» **読解文**

加橋かつみ。沢田“ジュリー”研二と並び、“トッポ”としてタイガースの二枚看板を背負ってきた人。解散後は、沢田と比して完全にオールディーズ・サーキットの人になってしまっているのが惜しい。朗々とした澄んだテナーは今も健在なわけだし。


さて、60年代後半から70年代初頭にかけてのヨーロピアンテイスト一杯の3部作は必聴。"花の首飾り"の世界観を推し進めたような感触。加橋がロックの最前線にいた時期の貴重な3枚だ。今回はそのうち、3枚目の『パリⅡ』を採りあげようかと。手元にあるのは2006年に紙ジャケ再発された時のものだが、時折取り出して聴いている。と言うのも、この盤、裏ガロ盤なのだ。日本版ヘアーで共演したこともあってか、デビュー前のガロの堀内麻九(マークこと護)と日高富明(トミー)が12曲中5曲をサポート。まずはその5曲に着目しよう。


クレジットはないけれど、日高作A-1”夕陽の空”のイントロを聴くと、あの聞き覚えのあるD-45の音色が飛び出してくる。オーケストレーションも入って、淡い感傷を残す実に素晴らしい楽曲。さらに、A-3”水色の世界”はもちろんガロ版で知られている名曲。マークの繊細なボーカルとは又違い、加橋が歌うと演劇的な要素が入ってきて、スタンダードの風情。さらに、A-5”この広い世界”は加橋の詞に堀内が曲を付けたものだが、Aメロは後に発表されるガロの名曲”涙はいらない”のAメロであることに気付く。所謂習作ということになるのだが、これはこれで良い曲。A-6”ある夏の終りに”はムーディな佳曲。加橋詞、トミー曲だが、トミーはソロでも大橋一枝の詞で”夏の終り”という曲をリリースしている。B-3”貴方がいなくなった”は加橋の詞、堀内の曲。喪失感を感じさせるミディアムだが、サビがGS風。ガロはアクースティックGSだったんだと思う。そしてアルフィーはデビュー当時同じ事務所の跡継ぎだったわけで。

» **課題文 1**
読解文の「加橋がロックの最前線にいた時期の貴重な3枚だ。」を英語に訳してください。
» **課題文 2**
読解文で『パリⅡ』の収録曲として面の番号(A-1など)付きで挙げられている曲名を、すべて書き出してください。
» **課題文 3**
次の(a)〜(c)が読解文の内容と合っているかどうか、それぞれ「はい」か「いいえ」で答え、判断の根拠となる本文の語句をそのまま引用してください。
(a) 手元にある『パリⅡ』は2006年に紙ジャケで再発されたものだ。
(b) 堀内麻九と日高富明は12曲すべてをサポートしている。
(c) 「夕陽の空」のクレジットにはD-45の使用が記されている。

» **提供データ**
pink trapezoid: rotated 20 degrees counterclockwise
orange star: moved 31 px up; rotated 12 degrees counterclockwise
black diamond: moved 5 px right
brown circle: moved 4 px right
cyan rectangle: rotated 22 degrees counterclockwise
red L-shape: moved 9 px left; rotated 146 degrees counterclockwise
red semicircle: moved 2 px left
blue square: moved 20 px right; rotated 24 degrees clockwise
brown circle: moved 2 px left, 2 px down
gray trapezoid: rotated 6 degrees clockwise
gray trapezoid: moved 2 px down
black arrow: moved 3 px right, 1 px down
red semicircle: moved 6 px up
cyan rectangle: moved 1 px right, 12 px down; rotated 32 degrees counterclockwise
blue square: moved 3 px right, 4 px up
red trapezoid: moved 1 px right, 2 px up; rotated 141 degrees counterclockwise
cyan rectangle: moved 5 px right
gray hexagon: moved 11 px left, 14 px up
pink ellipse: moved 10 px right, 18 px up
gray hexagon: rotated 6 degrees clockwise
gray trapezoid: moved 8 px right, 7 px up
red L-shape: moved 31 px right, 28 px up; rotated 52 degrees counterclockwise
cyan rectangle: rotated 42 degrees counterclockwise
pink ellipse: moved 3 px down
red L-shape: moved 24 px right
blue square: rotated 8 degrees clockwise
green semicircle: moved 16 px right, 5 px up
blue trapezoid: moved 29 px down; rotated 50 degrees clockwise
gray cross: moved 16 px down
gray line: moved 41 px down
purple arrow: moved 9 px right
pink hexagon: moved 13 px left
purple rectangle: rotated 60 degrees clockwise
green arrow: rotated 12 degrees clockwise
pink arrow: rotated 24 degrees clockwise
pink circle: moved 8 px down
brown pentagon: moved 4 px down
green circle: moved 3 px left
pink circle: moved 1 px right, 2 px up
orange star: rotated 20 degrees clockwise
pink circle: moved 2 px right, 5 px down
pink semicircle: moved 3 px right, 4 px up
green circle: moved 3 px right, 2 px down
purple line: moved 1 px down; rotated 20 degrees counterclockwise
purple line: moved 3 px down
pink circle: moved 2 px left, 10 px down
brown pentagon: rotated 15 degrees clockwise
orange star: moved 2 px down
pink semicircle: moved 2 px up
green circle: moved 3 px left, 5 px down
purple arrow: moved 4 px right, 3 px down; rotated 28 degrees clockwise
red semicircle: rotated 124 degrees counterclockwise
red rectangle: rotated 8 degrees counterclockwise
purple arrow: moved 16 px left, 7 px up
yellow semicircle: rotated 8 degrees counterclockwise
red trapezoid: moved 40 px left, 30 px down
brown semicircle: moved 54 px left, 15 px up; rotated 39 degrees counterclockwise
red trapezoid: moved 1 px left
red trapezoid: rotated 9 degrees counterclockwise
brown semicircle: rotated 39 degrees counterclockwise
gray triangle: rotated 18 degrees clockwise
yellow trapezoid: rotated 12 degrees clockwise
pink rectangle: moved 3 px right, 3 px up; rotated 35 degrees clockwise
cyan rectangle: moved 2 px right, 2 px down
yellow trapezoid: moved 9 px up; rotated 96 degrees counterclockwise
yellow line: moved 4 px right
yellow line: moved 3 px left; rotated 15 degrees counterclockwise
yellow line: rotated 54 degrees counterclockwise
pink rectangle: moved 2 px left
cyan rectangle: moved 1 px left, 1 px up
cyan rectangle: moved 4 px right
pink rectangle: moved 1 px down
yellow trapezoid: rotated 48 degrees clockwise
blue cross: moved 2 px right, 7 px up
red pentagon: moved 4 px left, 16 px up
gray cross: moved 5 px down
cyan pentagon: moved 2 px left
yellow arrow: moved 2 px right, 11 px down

» **解答例 1**
These are three valuable albums from the period when Kahashi was at the forefront of rock.

» **解答例 2**
- A-1「夕陽の空」
- A-3「水色の世界」
- A-5「この広い世界」
- A-6「ある夏の終りに」
- B-3「貴方がいなくなった」

» **解答例 3**
(a) はい。「手元にあるのは2006年に紙ジャケ再発された時のものだが」
(b) いいえ。「12曲中5曲をサポート」
(c) いいえ。「クレジットはないけれど」